Electron-phonon anomaly related to charge stripes: static stripe phase versus optimally-doped superconducting La1.85Sr0.15CuO4

TL;DR

This study reveals a universal phonon anomaly linked to charge stripes in cuprates, observed in both static stripe-ordered and optimally doped superconducting phases, indicating stripe-related phenomena are more widespread than previously thought.

Contribution

It demonstrates that phonon anomalies associated with charge stripes occur in optimally doped La1.85Sr0.15CuO4, extending the understanding of stripe phenomena beyond the 1/8 anomaly region.

Findings

Phonon anomalies are similar across different cuprates with stripe order.

The anomaly persists in optimally doped superconductors, indicating dynamic stripes.

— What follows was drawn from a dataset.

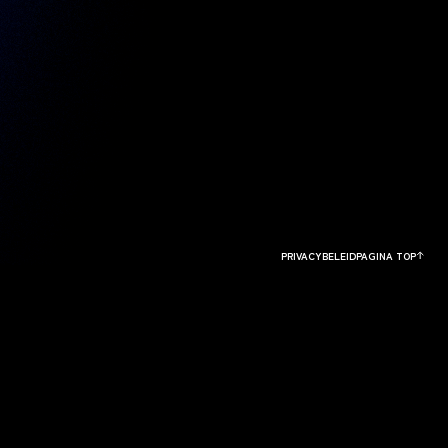
PRIVACYBELEID
PAGINA TOP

Conventional band theory does not predict these phonon anomalies.

Abstract

Inelastic neutron scattering was used to study the Cu-O bond-stretching vibrations in optimally doped La1.85Sr0.15CuO4 (Tc = 35 K) and in two other cuprates showing static stripe order at low temperatures, i.e. La1.48Nd0.4Sr0.12CuO4 and La1.875Ba0.125CuO4. All three compounds exhibit a very similar phonon anomaly, which is not predicted by conventional band theory. It is argued that the phonon anomaly reflects a coupling to charge inhomogeneities in the form of stripes, which remain dynamic in superconducting La1.85Sr0.15CuO4 down to the lowest temperatures. These results show that the phonon effect indicating stripe formation is not restricted to a narrow region of the phase diagram around the so-called 1/8 anomaly but occurs in optimally doped samples as well.